"Mr. Cem!"
I look across the bedroom at Akbar. Hes sitting to the left of the computer that Mohammed #1 and Mohammed #4 are fighting over. They are installing Windows XP professional onto a Pentium 2 PC. This software, when legally purchased, costs more than they make in a year, especially in the slum town of Helwan we are sitting in, in which the roads are uneven dirt and garbage is simply thrown into unkempt piles and picked over by legions of cats. There is a donkey outside. They didn't purchase the software.
"Mr. Cem!"
Akbar again. He was a nice guy, if a little dim cmopared to the rest. He crosses his wrists in front of himself, palms inward, as if to display handcuffs.
M4:"Akbar want to say yesterday he arrested for fighting on the train."
Akbar smiles at me, shaking a huge, stubby Felaheen fist at me. I note that his forehead is one inch.
M1: "Mr. Cem! Do like Terminator 3?" M1 is starting Windows Media Player to show me the movie. I imagine the American developers who wrote the code for WMP, and if they ever imagined this kind of user. It occurs to me that maybe copy-proof software is a good thing, and that from Shanghai to Tunis people are freeloading on American/Japanese ingenuity. I flinch, beacuse I have always been anti-copyright, but I cannot deny the feeling.
Staring at the guys fighting over whos going to control WMP, I realize that seeing illegal copies of all kinds of software and entertainment in Thailand never bothered me. What was bothering me was that these people are the same ones who were just talking shit about my country, and now they are high fiving to one of America's worst sequels ever on pirated American software.
M4: "Mr. Cem! You like Egyptian music?" Suddenly M4 switches T3 to some kind of horrible Egyptian pop. All 4 guys jump up and start dancing at once, in a way that I find horribly goofy, feminine, and alien all at once. Akbar gets a large knife from the next room, and they start incorporating the knife into the dance, passing it from person to person weaving it through the air, throwing it from hand to hand. I was dumbfounded.
Figo:"Senore Cem, musica Egyptiano bieno, no?" (sp?)
Figo's real name is Gamel, but he doesn't know English, so he speaks to me in Italian, of which I understand 30 percent. None-the-less I was met with unbelieveable hospitality several hours prior when his whole family took me in for dinner. Figo's mother, who has breast cancer and cannot afford a doctor, prepared an unusually good meal for me on the spot, even making the pita bread fresh and by hand. We sat around the TV in their ancient two story house watching re-runs of October 6th celebrations which reminded me of the opening ceremonies of the Olympics in Salt-Lake City.
Amid all the dancing, M1's mother enters the room with 6 glasses of fresh mango juice.
"Shookrun." (Thanks) I say "Enti latifa gidan" (you are so very nice)
"Afwan" She says, and walks back to the female area of the house.
Suddenly M1 looks at me, and seemingly out of nowhere asks:
"Mr. Cem - do like Bush, or Saddam?"
Politics are far more important to everyday life and conversation here in the ME than in the US, and often when people know I am American, it seems that the statements are on the tip of their tongue
M1's father suddenly enters the room - a small, wide man in a long white robe, his forehead bruised form constant supplication. In English he blurts out:
"Saddam good man. His people love him. He make them happy."

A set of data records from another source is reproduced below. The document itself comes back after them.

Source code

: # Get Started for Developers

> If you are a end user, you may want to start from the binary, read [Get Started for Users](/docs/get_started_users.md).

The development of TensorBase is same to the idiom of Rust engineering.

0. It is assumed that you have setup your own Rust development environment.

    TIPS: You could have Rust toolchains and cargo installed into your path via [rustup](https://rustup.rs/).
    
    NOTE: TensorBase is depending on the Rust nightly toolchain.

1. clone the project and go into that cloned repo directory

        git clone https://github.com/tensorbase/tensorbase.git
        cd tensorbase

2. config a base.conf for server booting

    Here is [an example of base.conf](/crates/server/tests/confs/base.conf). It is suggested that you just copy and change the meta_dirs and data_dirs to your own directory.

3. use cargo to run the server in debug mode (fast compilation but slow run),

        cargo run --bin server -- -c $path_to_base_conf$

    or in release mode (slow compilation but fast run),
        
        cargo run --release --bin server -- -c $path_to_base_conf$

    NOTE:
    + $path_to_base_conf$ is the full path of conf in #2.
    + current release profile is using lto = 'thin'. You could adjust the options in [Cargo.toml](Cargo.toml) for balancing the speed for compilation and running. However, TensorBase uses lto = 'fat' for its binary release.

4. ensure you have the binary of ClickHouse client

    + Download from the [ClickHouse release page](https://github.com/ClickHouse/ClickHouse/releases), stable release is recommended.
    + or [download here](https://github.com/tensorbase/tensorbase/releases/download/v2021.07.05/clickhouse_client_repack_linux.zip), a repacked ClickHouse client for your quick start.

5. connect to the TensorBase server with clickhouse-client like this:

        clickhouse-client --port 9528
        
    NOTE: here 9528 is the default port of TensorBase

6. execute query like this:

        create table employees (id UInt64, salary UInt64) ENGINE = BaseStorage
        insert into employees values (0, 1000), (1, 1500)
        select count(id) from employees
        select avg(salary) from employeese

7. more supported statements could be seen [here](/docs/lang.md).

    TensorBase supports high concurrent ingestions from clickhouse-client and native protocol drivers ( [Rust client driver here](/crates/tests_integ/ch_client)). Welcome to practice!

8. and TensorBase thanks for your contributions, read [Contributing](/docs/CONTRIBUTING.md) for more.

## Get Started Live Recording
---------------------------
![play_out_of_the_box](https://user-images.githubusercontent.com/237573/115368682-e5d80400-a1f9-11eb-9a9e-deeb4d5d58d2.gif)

Knowing better than to argue with the man of the (muslim and arab) house in a religious quarter of a very distant slum in the biggest Arab city the world, yet not wanting to bend over for this and aware that any attempt at explaining would be unproductive, I looked at Figo quickly and said-
"Coza-coza" (Italian for so-so)
I smiled and looked at my mango juice.
Mohammed #1's mother, covered completely in black except for her eyes and thick hands peered through the door.
She blinked.
I blinked.
And for a few moments, we were all silent.